ドコモのスマホで「Starlink」が使えるように 当面無料、ahamo含む全プランで
NTTドコモは4月2日、スマートフォンから米SpaceXが提供する低軌道衛星と直接通信できるサービス「docomo Starlink Direct」を4月27日から提供すると発表した。山間部・離島・海上など電波が届かなかった場所や、被災時の通信手段確保が可能で、ahamoを含む全料金プランにて当面無料・申込不要で利用可能。
NTTドコモは4月2日、スマートフォンから米SpaceXが提供する低軌道衛星と直接通信できるサービス「docomo Starlink Direct」を4月27日から提供すると発表した。山間部・離島・海上など電波が届かなかった場所や、被災時の通信手段確保が可能で、ahamoを含む全料金プランにて当面無料・申込不要で利用可能。
Starlink Directは、地上の携帯基地局を介さずスマートフォンがStarlink衛星と直接電波を送受信する仕組みで、空が見える屋外であれば従来の圏外エリアでも通信できるのが特徴。SMS/RCS/iMessageによるテキストメッセージの送受信、現在地の位置情報共有、緊急速報「エリアメール」の受信、対応アプリでのデータ通信などが利用可能だ。AndroidではGeminiによる調べ物にも対応する。
ドコモが提供するアプリのうち衛星通信に対応するものとして、ドコモメール(Android版)、災害用キット(iOS/Android版)、d払い(iOS/Android版、一部機能制限あり)、SmartNews for docomo(Android版)、イマドコサーチ(Android版)が挙げられている。
対象はドコモ全料金プランの契約者。SMSの送信料も当面無料で、データ通信はプランのデータ容量消費の対象外として扱う。提供エリアは全国および領海(海岸線から12海里)だが、ドコモの4G/5GエリアまたはWi-Fi環境下では衛星通信に切り替わらない。

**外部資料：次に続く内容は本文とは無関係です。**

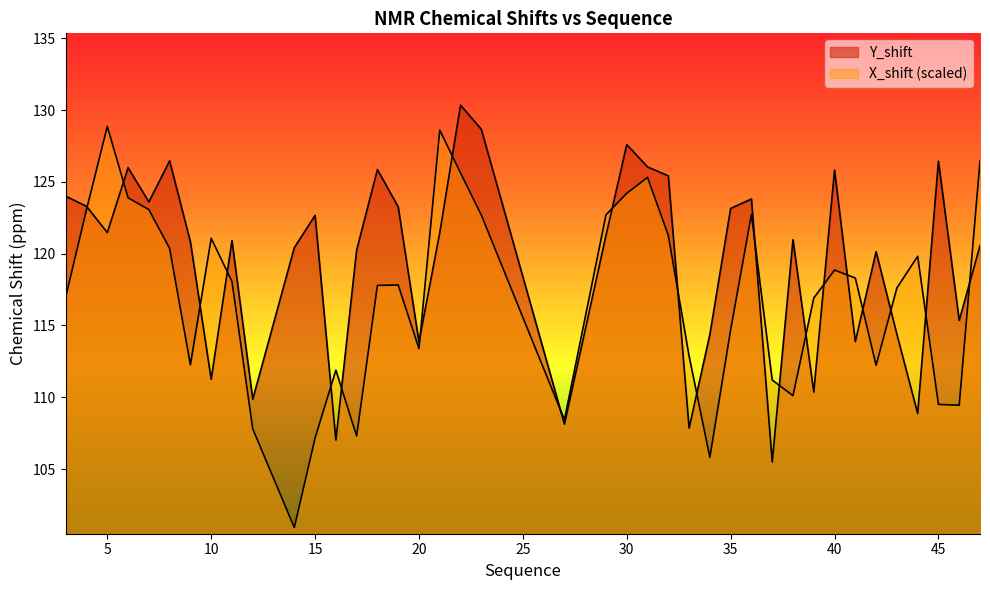

What is the difference between the maximum and minimum values in the Y_shift series?

24.8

対応機種は衛星通信対応のドコモのスマートフォン84機種。利用には最新ソフトウェアへのアップデートが必要で、iOSでは設定画面で「衛星通信」がオンになっていることを確認し、Androidでは最新ソフトウェアにアップデートすると使えるようになる。UIMカード/eSIMとも利用可能だが、一部の旧UIMカードは非対応のため交換が必要な場合がある。
今回のサービス開始に合わせ、NTTドコモビジネスが法人向けの取り扱いを開始する。